Advice writing C# client connecting to Ignition OPCUA server

I have written a C# windows service to monitor and process OPCUA tag data from an Ignition server. (Must be C# for various reasons out of my control, not my first time writing a windows service). I used the examples from the OPC foundation to write my code. However being a 24/7 application it is very unforgiving. Sometimes tags will change on the server and the topic change events will just stop in my application. No clue why.

My application must be very robust and OPCUA is mostly a big complicated mystery to me right now. I need to know more.

Specific things I would like to learn more about, but have not found anything very helpful yet:

  1. How do you know for sure when the OPCUA connection is broken and it is time to disconnect and reconnect ? Best I can come up with is using a heartbeat tag subscription but surly the OPCUA has a better solution. Using some of the properties and events that seem like they should provide this information are very inconsistent.
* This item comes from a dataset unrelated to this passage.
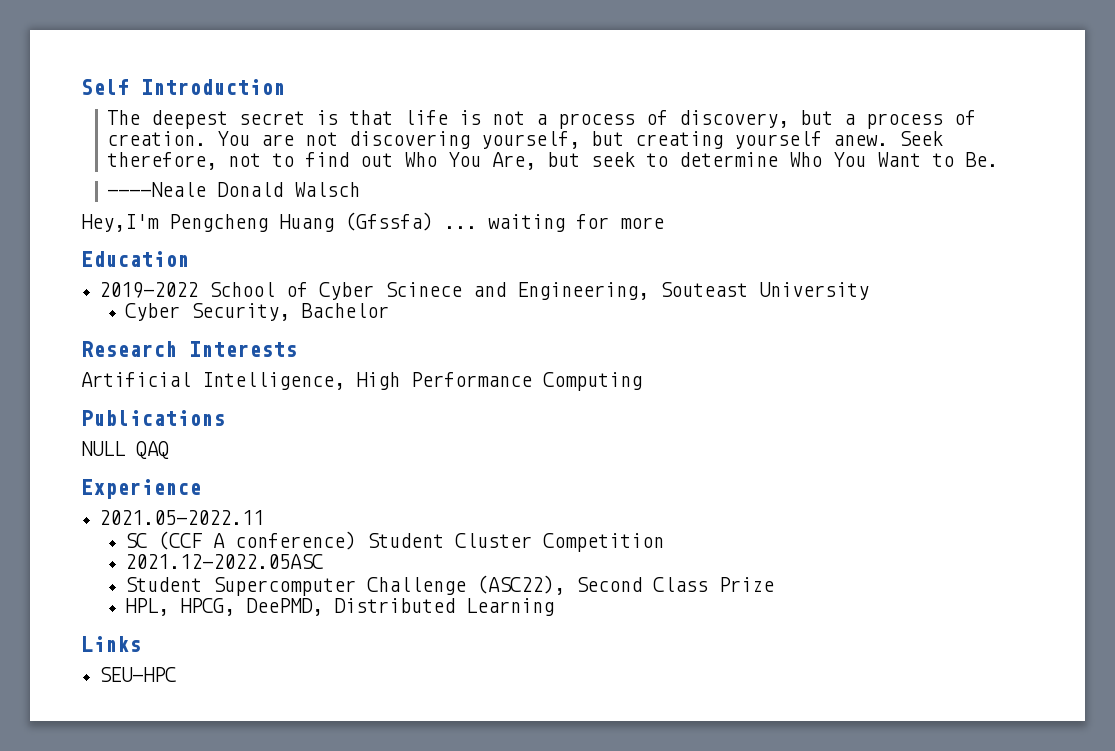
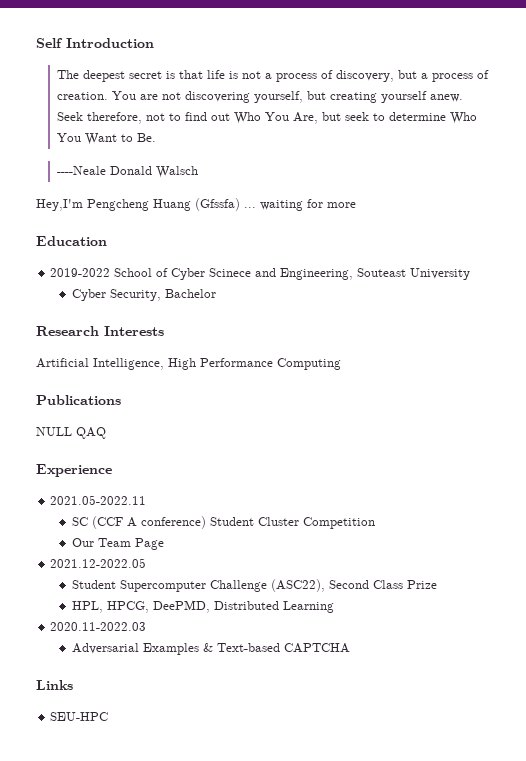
[124,554,323,569] 2021.12-2022.05ASC -> [71,538,164,550] [50,558,147,568] Our Team Page // 2021.12-2022.05
(554, 607) none -> [50,622,147,631] [71,643,350,655] // 2020.11-2022.03 // Adversarial Examples & Text-based CAPTCHA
  2. How do you automate the testing of a OPCUA connection state ? How can I introduce network connection loss, busy networks, etc. so tests can be run before each software release to verify recovery is working ? ( I know… big topic)

  3. Am I better off purchasing a 3rd party toolkit ? Know any good ones ?

  4. Are there any good books that explain OPCUA (OPCUA for dummies ??:))

Any advice would be appreciated !

In theory, you don't have to, because there are mechanisms within the protocol that prevent this. Subscriptions indicate they are still alive in the absence of data changes by sending back periodic empty keep alive PublishResponses instead of PublishResponses containing data.

Of course in practice this doesn't defend against a broken server implementation. There's not much you can do besides trust that a server is implementing subscriptions correctly.

But for the overall connection state...

I implement my own keep alive mechanism where the server's State variable is read periodically. If the server ever fails to respond some number of consecutive times I tear the connection down and start over.

Maybe, but the C# code provided by the OPC Foundation is by far the closest of any of their source dumps to actually being a usable and functional SDK. All you're really missing is the support and documentation you'd get from purchasing a toolkit from somebody. If you do purchase one I'd probably recommend Unified Automation as the vendor.

Don't know. I learned by reading the specs and implementing OPC UA twice now over the last 10 years. Can't say I'd recommend this approach, lol.